DATASET EXCERPTS start

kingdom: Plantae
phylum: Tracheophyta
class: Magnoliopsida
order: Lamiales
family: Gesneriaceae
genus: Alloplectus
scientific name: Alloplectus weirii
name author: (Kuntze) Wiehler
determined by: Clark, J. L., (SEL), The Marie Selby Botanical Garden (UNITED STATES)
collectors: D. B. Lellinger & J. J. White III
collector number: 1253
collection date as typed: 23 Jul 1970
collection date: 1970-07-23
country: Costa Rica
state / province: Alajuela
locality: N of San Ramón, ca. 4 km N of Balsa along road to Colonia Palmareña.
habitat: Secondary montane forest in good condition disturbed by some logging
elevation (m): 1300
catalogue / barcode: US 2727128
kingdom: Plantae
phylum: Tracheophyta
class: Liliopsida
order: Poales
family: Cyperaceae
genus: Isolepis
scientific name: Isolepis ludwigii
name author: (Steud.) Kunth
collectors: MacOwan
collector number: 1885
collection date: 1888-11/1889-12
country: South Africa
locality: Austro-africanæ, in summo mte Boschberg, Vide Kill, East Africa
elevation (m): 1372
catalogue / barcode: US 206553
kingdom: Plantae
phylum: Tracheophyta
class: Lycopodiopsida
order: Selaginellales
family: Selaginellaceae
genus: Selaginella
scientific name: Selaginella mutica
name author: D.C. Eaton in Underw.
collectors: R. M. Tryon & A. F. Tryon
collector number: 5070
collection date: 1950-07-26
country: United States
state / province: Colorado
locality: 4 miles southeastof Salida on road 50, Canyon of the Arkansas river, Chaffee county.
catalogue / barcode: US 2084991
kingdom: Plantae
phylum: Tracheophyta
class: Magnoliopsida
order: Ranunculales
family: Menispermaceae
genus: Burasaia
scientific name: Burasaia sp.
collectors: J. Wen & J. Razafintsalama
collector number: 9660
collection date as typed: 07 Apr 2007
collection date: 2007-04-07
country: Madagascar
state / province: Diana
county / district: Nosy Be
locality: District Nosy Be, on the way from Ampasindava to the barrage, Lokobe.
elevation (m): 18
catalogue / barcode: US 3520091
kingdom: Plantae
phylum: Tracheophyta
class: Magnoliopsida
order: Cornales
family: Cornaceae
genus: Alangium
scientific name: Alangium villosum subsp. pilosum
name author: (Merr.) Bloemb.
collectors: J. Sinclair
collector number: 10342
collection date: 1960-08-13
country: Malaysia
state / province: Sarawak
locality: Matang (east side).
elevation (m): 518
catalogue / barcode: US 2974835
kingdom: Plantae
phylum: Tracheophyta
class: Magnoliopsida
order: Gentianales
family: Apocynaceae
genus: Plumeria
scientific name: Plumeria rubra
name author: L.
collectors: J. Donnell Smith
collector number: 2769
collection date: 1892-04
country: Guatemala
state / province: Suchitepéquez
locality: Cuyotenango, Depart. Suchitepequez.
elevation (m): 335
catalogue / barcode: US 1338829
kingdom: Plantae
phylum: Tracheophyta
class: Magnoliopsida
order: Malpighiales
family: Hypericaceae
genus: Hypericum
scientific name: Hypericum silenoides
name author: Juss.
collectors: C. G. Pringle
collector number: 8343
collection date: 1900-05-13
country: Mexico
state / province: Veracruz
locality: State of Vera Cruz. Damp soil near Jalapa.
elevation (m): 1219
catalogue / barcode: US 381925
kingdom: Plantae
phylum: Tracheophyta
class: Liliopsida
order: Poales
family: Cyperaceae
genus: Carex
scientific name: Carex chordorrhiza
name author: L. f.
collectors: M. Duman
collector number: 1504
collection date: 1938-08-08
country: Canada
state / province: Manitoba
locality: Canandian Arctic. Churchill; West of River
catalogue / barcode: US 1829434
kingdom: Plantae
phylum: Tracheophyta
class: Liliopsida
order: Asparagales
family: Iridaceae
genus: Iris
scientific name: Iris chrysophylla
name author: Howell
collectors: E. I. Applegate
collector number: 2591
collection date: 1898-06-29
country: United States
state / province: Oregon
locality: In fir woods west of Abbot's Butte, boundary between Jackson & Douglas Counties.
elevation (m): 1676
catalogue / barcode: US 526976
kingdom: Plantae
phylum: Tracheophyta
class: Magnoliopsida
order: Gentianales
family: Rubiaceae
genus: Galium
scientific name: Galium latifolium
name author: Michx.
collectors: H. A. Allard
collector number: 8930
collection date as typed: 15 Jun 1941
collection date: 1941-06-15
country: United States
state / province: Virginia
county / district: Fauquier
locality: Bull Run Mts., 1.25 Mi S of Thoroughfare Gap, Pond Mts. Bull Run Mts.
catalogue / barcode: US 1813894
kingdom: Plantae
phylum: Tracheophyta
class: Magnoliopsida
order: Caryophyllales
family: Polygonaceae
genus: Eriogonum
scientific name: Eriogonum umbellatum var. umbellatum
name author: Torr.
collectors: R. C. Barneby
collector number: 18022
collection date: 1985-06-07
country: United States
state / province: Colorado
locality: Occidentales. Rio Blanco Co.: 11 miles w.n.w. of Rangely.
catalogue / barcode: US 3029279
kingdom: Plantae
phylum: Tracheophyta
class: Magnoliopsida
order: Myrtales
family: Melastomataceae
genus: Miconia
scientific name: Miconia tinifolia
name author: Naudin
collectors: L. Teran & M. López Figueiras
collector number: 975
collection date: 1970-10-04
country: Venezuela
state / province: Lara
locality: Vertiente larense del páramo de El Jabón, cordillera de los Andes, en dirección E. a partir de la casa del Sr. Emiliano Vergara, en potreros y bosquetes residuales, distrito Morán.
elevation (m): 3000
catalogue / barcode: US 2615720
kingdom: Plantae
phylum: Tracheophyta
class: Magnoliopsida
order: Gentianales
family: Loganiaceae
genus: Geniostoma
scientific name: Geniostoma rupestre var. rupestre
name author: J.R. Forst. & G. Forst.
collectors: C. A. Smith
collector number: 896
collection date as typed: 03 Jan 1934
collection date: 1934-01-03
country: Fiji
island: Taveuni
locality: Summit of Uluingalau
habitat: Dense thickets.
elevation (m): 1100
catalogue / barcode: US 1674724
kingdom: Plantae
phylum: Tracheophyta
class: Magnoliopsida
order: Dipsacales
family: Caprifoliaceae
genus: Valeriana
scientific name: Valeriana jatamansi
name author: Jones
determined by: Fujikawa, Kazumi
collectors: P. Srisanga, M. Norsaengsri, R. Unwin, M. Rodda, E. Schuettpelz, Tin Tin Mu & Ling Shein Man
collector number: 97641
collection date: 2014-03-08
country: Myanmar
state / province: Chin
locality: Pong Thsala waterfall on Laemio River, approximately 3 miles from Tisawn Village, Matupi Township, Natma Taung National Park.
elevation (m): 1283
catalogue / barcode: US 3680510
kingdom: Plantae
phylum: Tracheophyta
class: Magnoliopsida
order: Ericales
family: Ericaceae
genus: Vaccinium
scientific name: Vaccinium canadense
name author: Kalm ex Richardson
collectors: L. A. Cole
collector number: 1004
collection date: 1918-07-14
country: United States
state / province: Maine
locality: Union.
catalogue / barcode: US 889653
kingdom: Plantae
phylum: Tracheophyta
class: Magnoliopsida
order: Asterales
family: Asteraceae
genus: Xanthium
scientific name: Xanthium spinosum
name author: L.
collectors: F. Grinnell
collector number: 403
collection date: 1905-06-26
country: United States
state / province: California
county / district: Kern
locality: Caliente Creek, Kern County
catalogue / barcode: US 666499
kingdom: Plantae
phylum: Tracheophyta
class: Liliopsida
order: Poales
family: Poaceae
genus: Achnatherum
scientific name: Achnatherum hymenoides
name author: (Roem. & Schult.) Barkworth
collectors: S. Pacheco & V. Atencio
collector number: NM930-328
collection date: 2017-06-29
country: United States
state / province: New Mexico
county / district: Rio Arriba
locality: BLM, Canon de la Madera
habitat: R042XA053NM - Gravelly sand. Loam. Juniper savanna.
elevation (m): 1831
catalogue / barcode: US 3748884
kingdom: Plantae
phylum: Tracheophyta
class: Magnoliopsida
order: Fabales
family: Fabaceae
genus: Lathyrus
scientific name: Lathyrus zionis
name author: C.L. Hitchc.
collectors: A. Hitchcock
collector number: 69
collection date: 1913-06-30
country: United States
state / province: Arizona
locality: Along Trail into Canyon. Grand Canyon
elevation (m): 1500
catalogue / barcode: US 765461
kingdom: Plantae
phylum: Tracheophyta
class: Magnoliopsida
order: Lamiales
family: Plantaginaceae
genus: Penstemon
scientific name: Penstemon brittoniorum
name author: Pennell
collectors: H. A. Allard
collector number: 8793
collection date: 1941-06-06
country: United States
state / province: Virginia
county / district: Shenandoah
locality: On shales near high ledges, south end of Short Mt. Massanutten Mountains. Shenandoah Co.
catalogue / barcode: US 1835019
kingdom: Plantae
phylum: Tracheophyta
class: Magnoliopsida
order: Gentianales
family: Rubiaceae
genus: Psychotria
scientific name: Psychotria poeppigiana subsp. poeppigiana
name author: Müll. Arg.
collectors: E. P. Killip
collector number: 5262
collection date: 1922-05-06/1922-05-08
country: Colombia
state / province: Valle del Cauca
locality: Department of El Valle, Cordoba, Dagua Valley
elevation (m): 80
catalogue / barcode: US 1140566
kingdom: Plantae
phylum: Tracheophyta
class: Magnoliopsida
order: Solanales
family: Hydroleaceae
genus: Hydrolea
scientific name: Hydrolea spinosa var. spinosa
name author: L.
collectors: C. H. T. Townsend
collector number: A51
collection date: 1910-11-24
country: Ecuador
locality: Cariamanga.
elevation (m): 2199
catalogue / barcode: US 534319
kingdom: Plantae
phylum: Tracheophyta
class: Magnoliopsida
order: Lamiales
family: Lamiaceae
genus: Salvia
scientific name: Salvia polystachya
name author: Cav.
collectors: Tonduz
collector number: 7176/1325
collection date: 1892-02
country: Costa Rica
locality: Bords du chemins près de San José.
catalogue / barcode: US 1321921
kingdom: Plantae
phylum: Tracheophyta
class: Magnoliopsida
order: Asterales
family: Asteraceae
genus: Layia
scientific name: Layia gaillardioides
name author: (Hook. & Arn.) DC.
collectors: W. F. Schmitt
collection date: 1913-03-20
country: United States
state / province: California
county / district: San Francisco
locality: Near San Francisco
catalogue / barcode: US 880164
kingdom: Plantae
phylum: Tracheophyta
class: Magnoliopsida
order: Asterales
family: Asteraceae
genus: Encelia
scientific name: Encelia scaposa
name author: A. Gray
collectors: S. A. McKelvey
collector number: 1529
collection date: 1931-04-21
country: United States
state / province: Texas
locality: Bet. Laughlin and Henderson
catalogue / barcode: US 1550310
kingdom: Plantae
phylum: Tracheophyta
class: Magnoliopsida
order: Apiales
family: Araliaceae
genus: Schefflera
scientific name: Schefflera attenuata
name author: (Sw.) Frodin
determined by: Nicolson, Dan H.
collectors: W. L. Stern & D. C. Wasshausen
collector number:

DATASET EXCERPTS end

** SHORT PROBLEM **
Copy out the records word for word, starting at the line that contains "collection date: 1941-06-15" and ending after the line that contains "collectors: L. Teran & M. López Figueiras".

** WRITTEN REPLY **
collection date: 1941-06-15
country: United States
state / province: Virginia
county / district: Fauquier
locality: Bull Run Mts., 1.25 Mi S of Thoroughfare Gap, Pond Mts. Bull Run Mts.
catalogue / barcode: US 1813894
kingdom: Plantae
phylum: Tracheophyta
class: Magnoliopsida
order: Caryophyllales
family: Polygonaceae
genus: Eriogonum
scientific name: Eriogonum umbellatum var. umbellatum
name author: Torr.
collectors: R. C. Barneby
collector number: 18022
collection date: 1985-06-07
country: United States
state / province: Colorado
locality: Occidentales. Rio Blanco Co.: 11 miles w.n.w. of Rangely.
catalogue / barcode: US 3029279
kingdom: Plantae
phylum: Tracheophyta
class: Magnoliopsida
order: Myrtales
family: Melastomataceae
genus: Miconia
scientific name: Miconia tinifolia
name author: Naudin
collectors: L. Teran & M. López Figueiras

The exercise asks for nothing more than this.